4No response to this letter has been located, nor any opinion by Lincoln on this legal
question. The next extant letter between Lincoln and Ray is a June 6, 1858 letter from Lincoln on an unrelated topic.
5In a letter to Lincoln dated April 19, 1858, John Wentworth had conveyed a report that one of the Republican members of the U.S. Congress from Illinois had written a letter encouraging Illinois Republicans to support Stephen A. Douglas’ bid for re-election to the U.S. Senate in 1858. This rumor circulated among Illinois Republicans, including at a meeting of party
leaders in Springfield on April 21, 1858 at which both Lincoln and Ray were present, and Elihu B. Washburne
was alleged to be the author of the controversial letter.

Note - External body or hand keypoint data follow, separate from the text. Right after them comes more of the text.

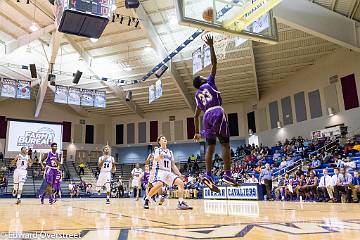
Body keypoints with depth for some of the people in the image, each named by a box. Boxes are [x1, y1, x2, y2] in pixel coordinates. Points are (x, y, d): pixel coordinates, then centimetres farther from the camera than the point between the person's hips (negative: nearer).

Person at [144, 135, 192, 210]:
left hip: (169, 172, 6)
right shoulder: (158, 150, 4)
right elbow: (155, 159, -18)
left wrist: (179, 174, 10)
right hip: (160, 171, -6)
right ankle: (147, 199, -12)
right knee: (159, 184, -32)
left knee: (181, 183, -11)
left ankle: (181, 203, -10)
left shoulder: (170, 152, 21)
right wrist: (159, 157, -43)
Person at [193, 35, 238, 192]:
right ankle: (227, 175, -14)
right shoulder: (209, 83, 14)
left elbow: (196, 116, 25)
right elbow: (214, 63, 10)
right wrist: (211, 46, 15)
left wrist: (197, 132, 29)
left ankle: (208, 176, -6)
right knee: (225, 144, -6)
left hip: (207, 116, 5)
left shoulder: (198, 95, 26)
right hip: (217, 113, -5)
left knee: (211, 146, 5)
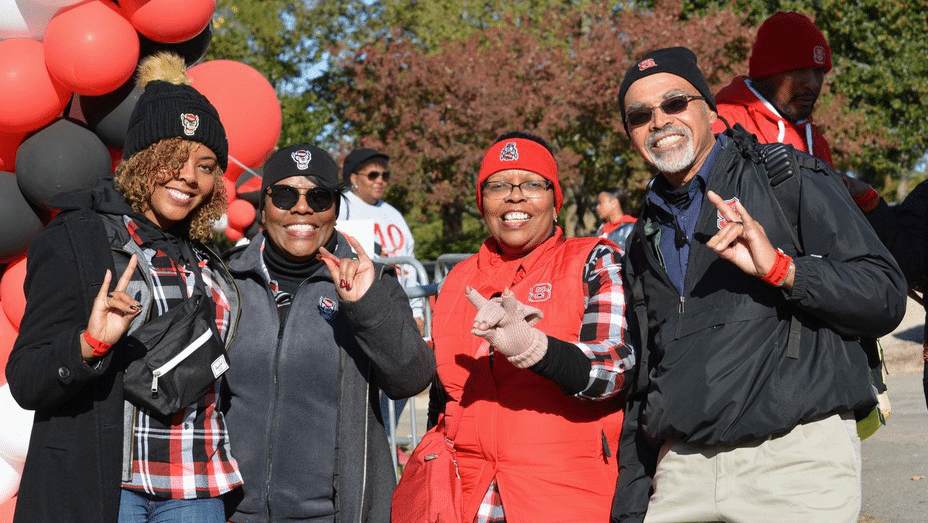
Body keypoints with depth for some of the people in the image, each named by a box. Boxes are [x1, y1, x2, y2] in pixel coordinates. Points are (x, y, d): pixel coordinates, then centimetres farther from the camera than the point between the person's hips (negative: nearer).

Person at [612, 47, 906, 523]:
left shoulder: (790, 180, 2)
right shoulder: (646, 238, 19)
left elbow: (886, 296, -5)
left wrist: (780, 267, -19)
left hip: (797, 456, -5)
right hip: (682, 468, 5)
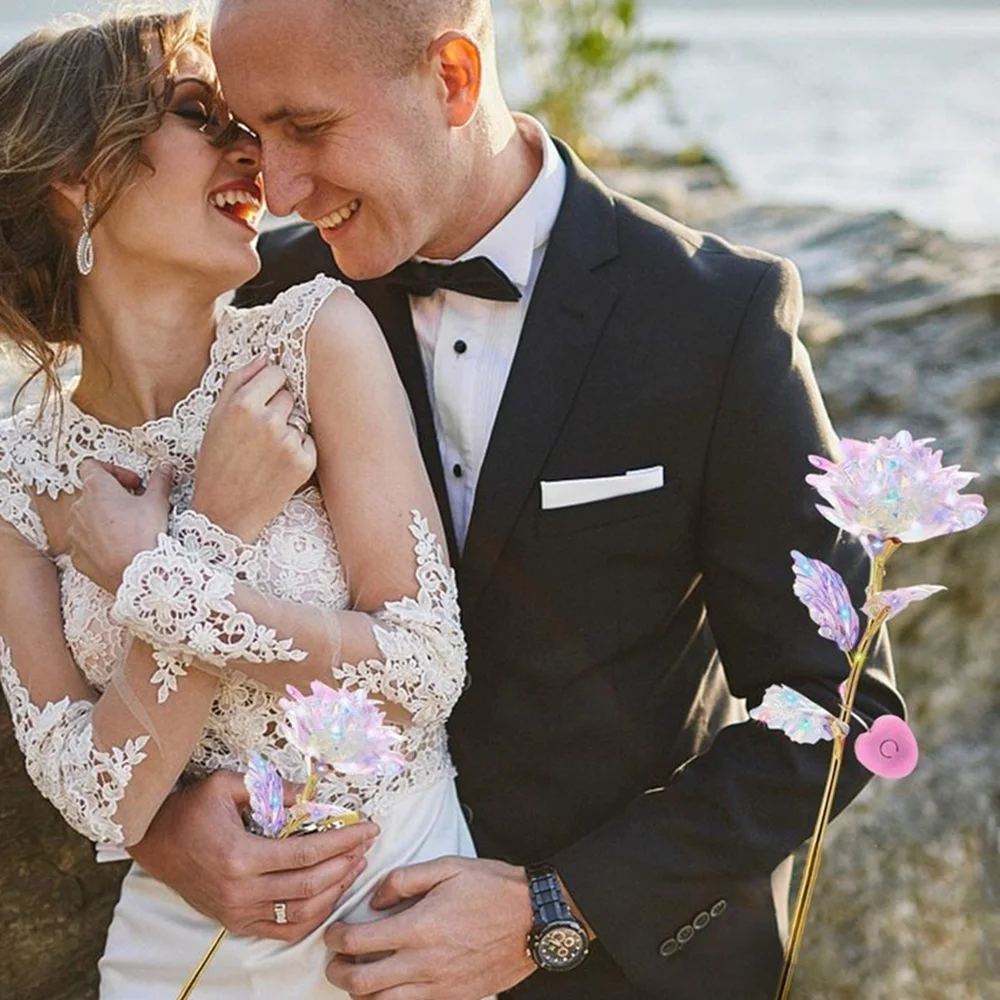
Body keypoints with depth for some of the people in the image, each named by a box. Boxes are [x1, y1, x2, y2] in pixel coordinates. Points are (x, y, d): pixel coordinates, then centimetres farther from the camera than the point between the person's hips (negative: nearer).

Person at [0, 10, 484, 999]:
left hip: (397, 913, -1)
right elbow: (97, 800, -13)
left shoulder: (317, 334, -13)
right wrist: (218, 535, -22)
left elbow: (427, 671, -17)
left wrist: (153, 578, -21)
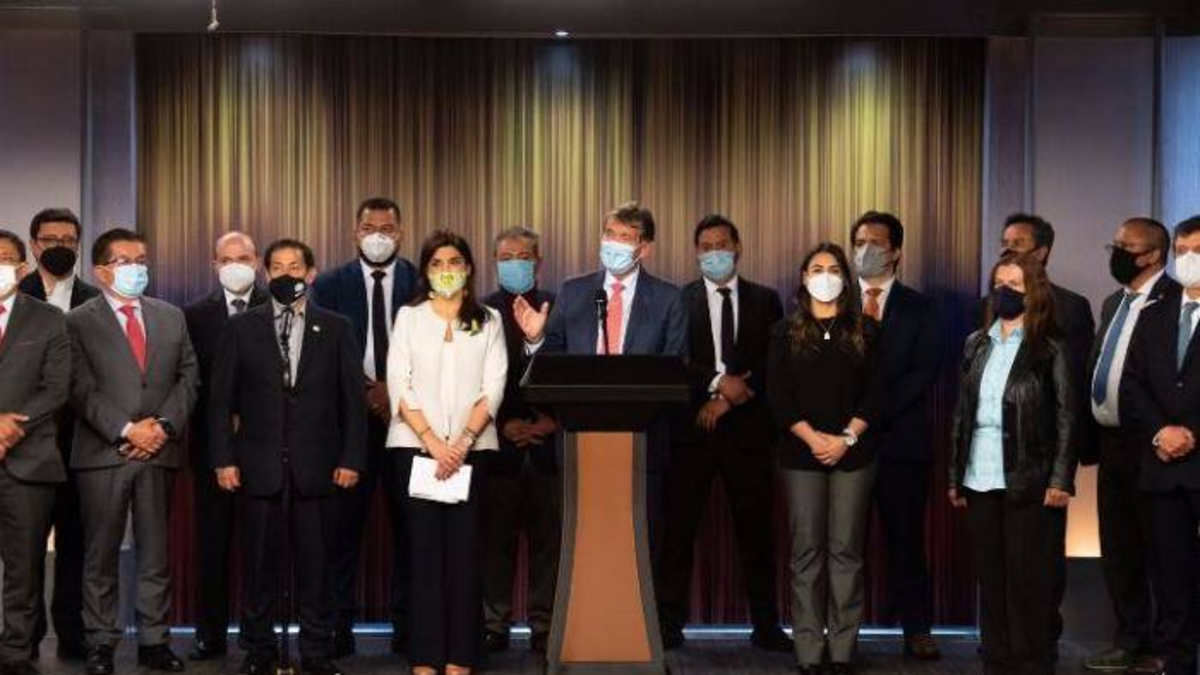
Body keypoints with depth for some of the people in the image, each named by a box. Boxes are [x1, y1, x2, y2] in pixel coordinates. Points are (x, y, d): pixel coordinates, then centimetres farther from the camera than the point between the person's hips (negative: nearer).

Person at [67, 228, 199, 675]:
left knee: (156, 553, 7)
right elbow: (82, 390, -7)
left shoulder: (171, 317, 13)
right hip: (102, 454, -3)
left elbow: (188, 377, 8)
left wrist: (164, 425, -7)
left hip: (159, 453, 3)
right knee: (101, 555, 3)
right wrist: (127, 430, -14)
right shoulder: (79, 322, 1)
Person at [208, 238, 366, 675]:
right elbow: (222, 398, 5)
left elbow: (353, 398, 5)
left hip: (316, 466, 0)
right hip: (259, 465, 0)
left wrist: (352, 458, -2)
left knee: (314, 563, 4)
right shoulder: (241, 328, 7)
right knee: (261, 562, 4)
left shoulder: (336, 329, 7)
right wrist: (223, 458, -3)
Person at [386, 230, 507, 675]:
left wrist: (462, 441, -11)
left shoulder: (488, 320, 12)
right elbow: (399, 385, 2)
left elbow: (493, 388, 3)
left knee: (465, 550, -3)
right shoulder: (409, 317, 11)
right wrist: (432, 442, -10)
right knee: (424, 550, -3)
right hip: (416, 445, 0)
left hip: (470, 448, 0)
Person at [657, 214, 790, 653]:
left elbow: (773, 365, 2)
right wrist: (718, 382, -14)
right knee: (678, 529, -2)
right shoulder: (678, 300, 6)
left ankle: (766, 626, 11)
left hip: (748, 428, 1)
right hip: (692, 429, -1)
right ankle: (669, 624, 4)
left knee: (756, 530, 4)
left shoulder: (765, 301, 10)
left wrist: (728, 400, -7)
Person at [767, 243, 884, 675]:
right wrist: (812, 438, -11)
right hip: (802, 454, 0)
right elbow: (778, 395, 0)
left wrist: (847, 438, -10)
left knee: (846, 550, 0)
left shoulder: (864, 332, 9)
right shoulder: (785, 333, 8)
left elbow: (875, 393, 3)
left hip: (853, 454, 0)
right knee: (807, 551, 0)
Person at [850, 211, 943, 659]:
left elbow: (924, 372, -3)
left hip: (901, 436, -1)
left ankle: (916, 630, 8)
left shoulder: (918, 309, 7)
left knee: (906, 536, 2)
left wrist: (877, 412, -13)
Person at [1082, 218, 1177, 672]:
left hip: (1148, 444, -8)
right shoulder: (1113, 304, 15)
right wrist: (1094, 435, 11)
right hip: (1112, 441, 8)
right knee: (1117, 549, 14)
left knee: (1160, 549, 2)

Lincoln wrote Washburne regarding the rumor on April 26, assuring Washburne that although suspicion
centered on him, Lincoln was confident the matter was a misunderstanding. The letter
in question had been written by Washburne to Charles L. Wilson on April 12, 1858. In it, Washburne wrote that in light of Douglas’ differences with
the Democratic Party over his criticism of the Lecompton Constitution, Washburne would consider welcoming Douglas as an ally to the Republican Party, but
that Lincoln must be the Republican Party’s candidate for the U.S. Senate in Illinois
in the election of 1858. Washburne responded to Lincoln on May 2, denying the rumor, then wrote again on May 6, enclosing the letter in controversy for Lincoln to peruse himself.

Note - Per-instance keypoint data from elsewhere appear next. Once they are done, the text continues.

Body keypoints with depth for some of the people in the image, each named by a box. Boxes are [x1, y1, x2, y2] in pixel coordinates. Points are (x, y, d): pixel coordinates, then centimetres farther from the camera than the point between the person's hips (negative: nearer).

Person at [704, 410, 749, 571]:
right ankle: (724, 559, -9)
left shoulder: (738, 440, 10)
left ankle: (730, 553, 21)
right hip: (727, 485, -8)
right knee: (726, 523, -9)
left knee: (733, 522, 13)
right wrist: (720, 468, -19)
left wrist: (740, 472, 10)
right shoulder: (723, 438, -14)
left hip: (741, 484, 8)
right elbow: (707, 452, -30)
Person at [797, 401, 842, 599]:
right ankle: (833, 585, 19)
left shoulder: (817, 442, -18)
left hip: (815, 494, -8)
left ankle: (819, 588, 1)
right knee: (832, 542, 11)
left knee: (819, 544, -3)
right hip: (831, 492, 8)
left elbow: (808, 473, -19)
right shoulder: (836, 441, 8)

Ray implicated Samuel L. Baker in the controversy in a letter he wrote Washburne
in which he alleged that Wilson had shown Washburnes’s April 12 letter to Baker, who
had promptly told Wentworth about it. Another correspondent informed Washburne that
Ray and George T. Brown of the Alton Courier were among those who had been agitated over the rumor.
Russell K. Nelson, “The Early Life and Congressional Career of Elihu B. Washburne”

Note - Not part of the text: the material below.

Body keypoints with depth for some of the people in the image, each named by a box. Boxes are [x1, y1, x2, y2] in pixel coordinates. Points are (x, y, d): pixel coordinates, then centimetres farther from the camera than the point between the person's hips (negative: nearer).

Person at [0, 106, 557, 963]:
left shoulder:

(PhD dissertation, University of North Dakota, August 1953), 158-62; The Lincoln Log: A Daily Chronology of the Life of Abraham Lincoln, 21 April 1858, https://www.thelincolnlog.org/Results.aspx?type=CalendarDay&day=1858-04-21; Charles H. Ray to Elihu B. Washburne, 2 May [1858], E. B. Washburne Papers: Bound Volumes, Letters Received; 1861; Mar. 21-May 31, Manuscript/Mixed Material, https://www.loc.gov/resource/mss44651.017/?sp=227&st=image, accessed 1 March 2024; William Cary to Elihu B. Washburne, 24 April 1858, E. B. Washburne Papers: Bound Volumes, Letters Received; 1857, Aug. 10-1858, Aug.
8, Manuscript/Mixed Material, https://www.loc.gov/resource/mss44651.003/?sp=181&st=image, accessed 1 March 2024.
Autograph Letter Signed, 3 page(s), Abraham Lincoln Papers, Library of Congress (Washington, DC).